**WHAT IS EXPECTED:** Reproduce the data word for word, starting at its first line and ending with the line that contains "Тип водонагревателя".

**Dataset excerpts:**
▬▬▬

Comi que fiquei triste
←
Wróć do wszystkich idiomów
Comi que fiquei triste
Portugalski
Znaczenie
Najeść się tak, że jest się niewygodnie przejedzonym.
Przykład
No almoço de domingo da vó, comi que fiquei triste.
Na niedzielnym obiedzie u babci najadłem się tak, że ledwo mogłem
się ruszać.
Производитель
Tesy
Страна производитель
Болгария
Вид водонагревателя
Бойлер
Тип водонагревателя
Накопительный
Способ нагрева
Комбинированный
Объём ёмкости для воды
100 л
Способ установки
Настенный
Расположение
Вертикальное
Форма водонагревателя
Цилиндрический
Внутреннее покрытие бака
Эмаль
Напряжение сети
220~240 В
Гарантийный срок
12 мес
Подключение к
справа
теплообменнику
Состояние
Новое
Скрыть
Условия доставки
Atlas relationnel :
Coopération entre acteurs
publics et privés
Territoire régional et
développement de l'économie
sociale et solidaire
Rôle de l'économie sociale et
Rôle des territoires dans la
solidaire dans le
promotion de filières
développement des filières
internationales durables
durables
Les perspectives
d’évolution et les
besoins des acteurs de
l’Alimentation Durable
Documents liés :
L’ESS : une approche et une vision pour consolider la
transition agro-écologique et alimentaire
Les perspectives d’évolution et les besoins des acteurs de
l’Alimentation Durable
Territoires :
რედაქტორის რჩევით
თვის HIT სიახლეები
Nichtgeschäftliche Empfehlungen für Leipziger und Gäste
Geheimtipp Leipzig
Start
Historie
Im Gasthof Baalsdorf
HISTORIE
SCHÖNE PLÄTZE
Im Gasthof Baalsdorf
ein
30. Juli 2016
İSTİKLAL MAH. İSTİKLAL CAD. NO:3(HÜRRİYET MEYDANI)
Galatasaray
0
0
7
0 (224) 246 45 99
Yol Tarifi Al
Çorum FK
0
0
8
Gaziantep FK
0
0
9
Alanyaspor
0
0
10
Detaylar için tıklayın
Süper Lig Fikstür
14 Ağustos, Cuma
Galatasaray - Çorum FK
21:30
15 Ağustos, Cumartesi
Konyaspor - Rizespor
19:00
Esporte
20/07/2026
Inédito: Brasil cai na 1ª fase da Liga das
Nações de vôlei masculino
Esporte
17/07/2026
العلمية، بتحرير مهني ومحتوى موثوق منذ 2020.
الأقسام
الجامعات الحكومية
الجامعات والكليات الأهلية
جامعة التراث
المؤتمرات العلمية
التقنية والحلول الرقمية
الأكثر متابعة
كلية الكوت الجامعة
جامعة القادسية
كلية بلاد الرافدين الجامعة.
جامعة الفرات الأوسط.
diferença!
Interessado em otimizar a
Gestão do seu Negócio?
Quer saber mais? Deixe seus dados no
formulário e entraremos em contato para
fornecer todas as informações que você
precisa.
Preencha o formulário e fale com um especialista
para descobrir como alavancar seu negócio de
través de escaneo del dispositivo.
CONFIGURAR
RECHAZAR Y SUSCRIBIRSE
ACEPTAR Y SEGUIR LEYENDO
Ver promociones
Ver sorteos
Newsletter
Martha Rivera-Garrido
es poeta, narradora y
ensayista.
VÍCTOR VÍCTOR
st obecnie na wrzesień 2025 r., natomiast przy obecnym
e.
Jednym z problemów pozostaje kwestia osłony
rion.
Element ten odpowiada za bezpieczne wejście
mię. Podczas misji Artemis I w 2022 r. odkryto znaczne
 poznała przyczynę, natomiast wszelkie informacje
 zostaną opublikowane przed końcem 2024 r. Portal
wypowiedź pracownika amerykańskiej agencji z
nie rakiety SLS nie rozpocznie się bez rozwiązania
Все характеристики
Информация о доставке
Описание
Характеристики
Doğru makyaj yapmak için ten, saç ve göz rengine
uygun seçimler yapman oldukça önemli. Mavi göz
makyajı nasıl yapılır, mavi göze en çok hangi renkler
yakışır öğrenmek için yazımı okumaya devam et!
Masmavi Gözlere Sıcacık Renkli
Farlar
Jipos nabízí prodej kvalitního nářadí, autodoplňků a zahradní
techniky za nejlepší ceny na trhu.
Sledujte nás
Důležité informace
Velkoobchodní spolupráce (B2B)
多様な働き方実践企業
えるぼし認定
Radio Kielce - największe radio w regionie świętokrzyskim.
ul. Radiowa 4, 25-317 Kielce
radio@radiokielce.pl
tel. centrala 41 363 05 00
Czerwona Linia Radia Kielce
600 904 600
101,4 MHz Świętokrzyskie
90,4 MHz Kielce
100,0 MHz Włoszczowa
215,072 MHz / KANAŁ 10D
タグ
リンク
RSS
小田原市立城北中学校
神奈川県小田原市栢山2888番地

▬▬▬

**EXERCISE OUTPUT:**
Comi que fiquei triste
←
Wróć do wszystkich idiomów
Comi que fiquei triste
Portugalski
Znaczenie
Najeść się tak, że jest się niewygodnie przejedzonym.
Przykład
No almoço de domingo da vó, comi que fiquei triste.
Na niedzielnym obiedzie u babci najadłem się tak, że ledwo mogłem
się ruszać.
Производитель
Tesy
Страна производитель
Болгария
Вид водонагревателя
Бойлер
Тип водонагревателя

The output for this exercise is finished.